Radical Republicans | |
---|---|
Leader(s) | • John C. Frémont • Benjamin Wade • Henry Winter Davis • Charles Sumner • Thaddeus Stevens • Hannibal Hamlin • Ulysses S. Grant |
Founded | 1854 |
Dissolved | 1877 |
Merged into | Republican Party |
Succeeded by | Stalwart faction of the Republican Party |
Ideology | Radicalism Abolitionism[1] Pro-Reconstruction[2] Unconditional Unionism Developmentalism[3] Free labor ideology[4] |
National affiliation | Republican Party |
The Radical Republicans were a political faction of American politicians within the Republican Party.

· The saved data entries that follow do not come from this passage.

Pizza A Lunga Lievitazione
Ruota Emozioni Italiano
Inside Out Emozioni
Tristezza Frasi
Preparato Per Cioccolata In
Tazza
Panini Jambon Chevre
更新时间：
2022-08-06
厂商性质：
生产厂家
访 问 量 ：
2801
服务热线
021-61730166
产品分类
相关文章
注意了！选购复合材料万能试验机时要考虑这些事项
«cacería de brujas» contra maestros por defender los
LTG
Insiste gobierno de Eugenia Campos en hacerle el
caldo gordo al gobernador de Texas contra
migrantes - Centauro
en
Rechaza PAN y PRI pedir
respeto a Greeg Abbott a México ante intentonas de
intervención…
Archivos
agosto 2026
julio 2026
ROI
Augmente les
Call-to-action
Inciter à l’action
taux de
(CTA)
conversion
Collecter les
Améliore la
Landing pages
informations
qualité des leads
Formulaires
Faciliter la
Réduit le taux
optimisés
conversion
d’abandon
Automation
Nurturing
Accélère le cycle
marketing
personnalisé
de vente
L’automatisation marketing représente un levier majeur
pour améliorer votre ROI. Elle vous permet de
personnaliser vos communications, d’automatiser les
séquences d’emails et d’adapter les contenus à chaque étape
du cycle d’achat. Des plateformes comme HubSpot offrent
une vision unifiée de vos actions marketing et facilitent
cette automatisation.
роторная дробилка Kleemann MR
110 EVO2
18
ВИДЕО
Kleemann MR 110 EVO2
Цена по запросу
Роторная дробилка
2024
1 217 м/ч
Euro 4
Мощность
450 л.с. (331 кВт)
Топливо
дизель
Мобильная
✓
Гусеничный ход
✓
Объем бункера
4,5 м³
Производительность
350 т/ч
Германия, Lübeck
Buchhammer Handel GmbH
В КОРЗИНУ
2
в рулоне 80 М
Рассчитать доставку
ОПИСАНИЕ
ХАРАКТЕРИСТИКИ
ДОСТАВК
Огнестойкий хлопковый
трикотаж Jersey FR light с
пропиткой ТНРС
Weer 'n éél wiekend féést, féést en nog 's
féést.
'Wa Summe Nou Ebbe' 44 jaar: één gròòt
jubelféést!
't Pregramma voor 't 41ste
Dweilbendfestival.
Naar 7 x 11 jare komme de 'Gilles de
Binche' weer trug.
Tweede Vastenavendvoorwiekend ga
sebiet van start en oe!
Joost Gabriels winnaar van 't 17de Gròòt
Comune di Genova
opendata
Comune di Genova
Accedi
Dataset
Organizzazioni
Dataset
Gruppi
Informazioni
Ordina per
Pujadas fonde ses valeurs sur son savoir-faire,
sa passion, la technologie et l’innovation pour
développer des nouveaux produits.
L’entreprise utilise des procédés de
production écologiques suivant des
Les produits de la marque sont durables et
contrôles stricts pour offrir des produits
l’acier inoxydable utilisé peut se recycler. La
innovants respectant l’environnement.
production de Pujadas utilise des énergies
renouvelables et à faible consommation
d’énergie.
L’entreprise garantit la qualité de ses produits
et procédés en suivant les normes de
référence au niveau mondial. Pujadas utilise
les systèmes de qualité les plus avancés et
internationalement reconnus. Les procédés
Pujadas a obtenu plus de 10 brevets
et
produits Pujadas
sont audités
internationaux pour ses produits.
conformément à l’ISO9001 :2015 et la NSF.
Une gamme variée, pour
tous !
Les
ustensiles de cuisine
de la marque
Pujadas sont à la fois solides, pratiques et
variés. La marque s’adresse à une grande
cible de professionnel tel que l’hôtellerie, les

They existed from 1854 until the end of Reconstruction in 1877. They called themselves "radicals.". They were opposed during the war by the Moderate Republicans (led by Abraham Lincoln).[5] One of the fears of the radicals was that if Northern and Southern Democrats came back together again as they had before the Civil War the Republican party would no longer be the dominant political party.[5]
Radical Republican, during and after the American Civil War, a member of the Republican Party committed to emancipation of the slaves and later to the equal treatment and enfranchisement of the freed blacks.
As the end of the war drew near, the Radicals strongly disagreed with President Lincoln's proposed post-war Reconstruction plans. Whereas Lincoln wanted to peacefully recreate coexistence between the Union and the Confederate States, the Radical Republicans felt that the rebel states needed a strong hand of justice and the administration of harsh punishments for their actions.